Sir Keir Starmer said he hadn’t instigated the action but he supported it.
But whatever decision was reached on Tuesday, criticism would have followed.
Mr Corbyn didn’t apologise for suggesting the scale of anti-Semitism had been overstated by political opponents, which was the reason for his suspension. He simply clarified what he had meant.
So reinstating him was bound to attract criticism from those cheered by his suspension.
Not to have reinstated him, however, would most likely have fuelled a factional war between those supportive of the Starmer leadership and those – including some union leaders – who remain close to Mr Corbyn.
Sir Keir reiterated his commitment to an independent complaints process in the New Year – an Equality and Human Rights Commission recommendation.
But putting Labour under fresh leadership hasn’t silenced or banished those still supportive of the old leadership.
And the line Sir Keir wants to draw under the anti-Semitism rows hasn’t been fully drawn.
In a statement earlier on Tuesday, Mr Corbyn – who is currently an independent MP – said it was “not his intention” to say anti-Jewish racism should be tolerated, and that he regretted the “pain” caused.
His statement added: “To be clear, concerns about anti-Semitism are neither ‘exaggerated’ nor ‘overstated’.
“The point I wished to make was that the vast majority of Labour Party members were and remain committed anti-racists deeply opposed to anti-Semitism.”
It is not yet clear whether Mr Corbyn will face further sanctions from the party.
‘Failure to retract’
Its general secretary, David Evans, took the decision to suspend him in October, although Sir Keir endorsed it.
The ECHR’s report found Labour had breached the Equalities Act over its handling of complaints of anti-Semitism during Mr Corbyn’s time in charge.
Labour said Mr Corbyn had been suspended “for a failure to retract” his words.
Following his readmission, the Islington North MP said: “I hope this matter is resolved as quickly as possible, so that the party can work together to root out anti-Semitism and unite to oppose and defeat this deeply damaging Conservative government.”
But the Jewish Labour Movement called the decision to readmit Mr Corbyn “extraordinary”, adding: “After his failure of leadership to tackle anti-Semitism, so clearly set out in the EHRC’s report, any reasonable and fair-minded observer would see Jeremy Corbyn’s statement today as insincere and wholly inadequate.”
Karen Pollock, chief executive of the Holocaust Educational Trust, said: “What message does this send?
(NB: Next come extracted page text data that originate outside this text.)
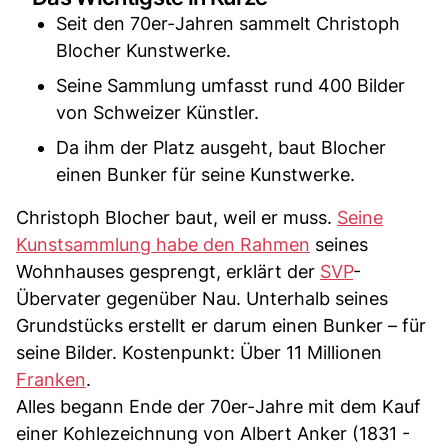
Seit den 70er-Jahren sammelt Christoph
Blocher Kunstwerke.
Seine Sammlung umfasst rund 400 Bilder
von Schweizer Künstler.
Da ihm der Platz ausgeht, baut Blocher
einen Bunker für seine Kunstwerke.
Christoph Blocher baut, weil er muss.
Seine
Kunstsammlung habe den Rahmen
seines
Wohnhauses gesprengt, erklärt der
SVP
-
Übervater gegenüber Nau. Unterhalb seines
Grundstücks erstellt er darum einen Bunker – für
seine Bilder. Kostenpunkt: Über 11 Millionen
Franken
.
Alles begann Ende der 70er-Jahre mit dem Kauf
einer Kohlezeichnung von Albert Anker (1831 -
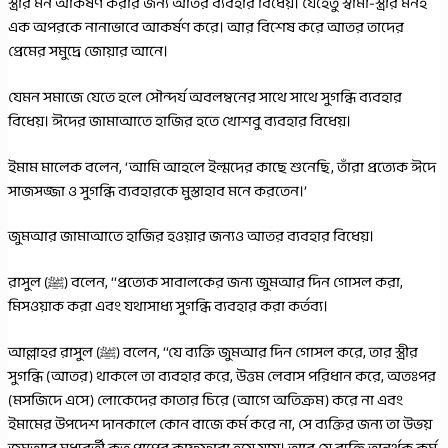
স্ত্রীর মন আকর্ষণ করার জন্য আতর ব্যবহার বিধেয়। যেহেতু স্বামী-স্ত্রীর মনই
এক অপরকে নানাভাবে আকর্ষণ করে। আর বিশেষ করে আতর তাদের
প্রেমের সমুদ্রে জোয়ার আনে।
যেমন সমাজে যেতে হলে সৌন্দর্য অবলম্বনের সাথে সাথে সুগন্ধি ব্যবহার
বিধেয়। ঈদের জামাআতে হাজির হতে খোশবু ব্যবহার বিধেয়।
ইমাম মালেক বলেন, ‘আমি আহলে ইল্মদের কাছে শুনেছি, তাঁরা প্রত্যেক ঈদে
সাজসজ্জা ও সুগন্ধি ব্যবহারকে মুস্তাহাব মনে করতেন।’
জুমআর জামাআতে হাজির হওয়ার জন্যও আতর ব্যবহার বিধেয়।
রাসুল (ﷺ) বলেন, ‘‘প্রত্যেক সাবালকের জন্য জুমআর দিন গোসল করা,
মিসওয়াক করা এবং যথাসাধ্য সুগন্ধি ব্যবহার করা কর্তব্য।
আল্লাহর রাসুল (ﷺ) বলেন, ‘‘যে ব্যক্তি জুমআর দিন গোসল করে, তার স্ত্রীর
সুগন্ধি (আতর) থাকলে তা ব্যবহার করে, উত্তম লেবাস পরিধান করে, অতঃপর
(মসজিদে এসে) লোকেদের কাতার চিরে (আগে অতিক্রম) করে না এবং
ইমামের উপদেশ দানকালে কোন বাজে কর্ম করে না, সে ব্যক্তির জন্য তা উভয়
Zero tolerance either means zero tolerance or it’s meaningless.”
The co-chairman of the Conservative Party, MP Amanda Milling, has written to Sir Keir, saying: “You have claimed that Labour is ‘under new leadership’, but now is the moment to prove it – Mr Corbyn should be expelled permanently.”
However, Len McCluskey, general secretary of the Unite union and a close ally of Mr Corbyn, called the reinstatement a “correct, fair and unifying decision”.
He said Labour had to “move forward” in implementing the EHRC’s recommendations and “redouble our efforts to inspire voters” about Sir Keir’s policies, acting as a “unified and strong” party.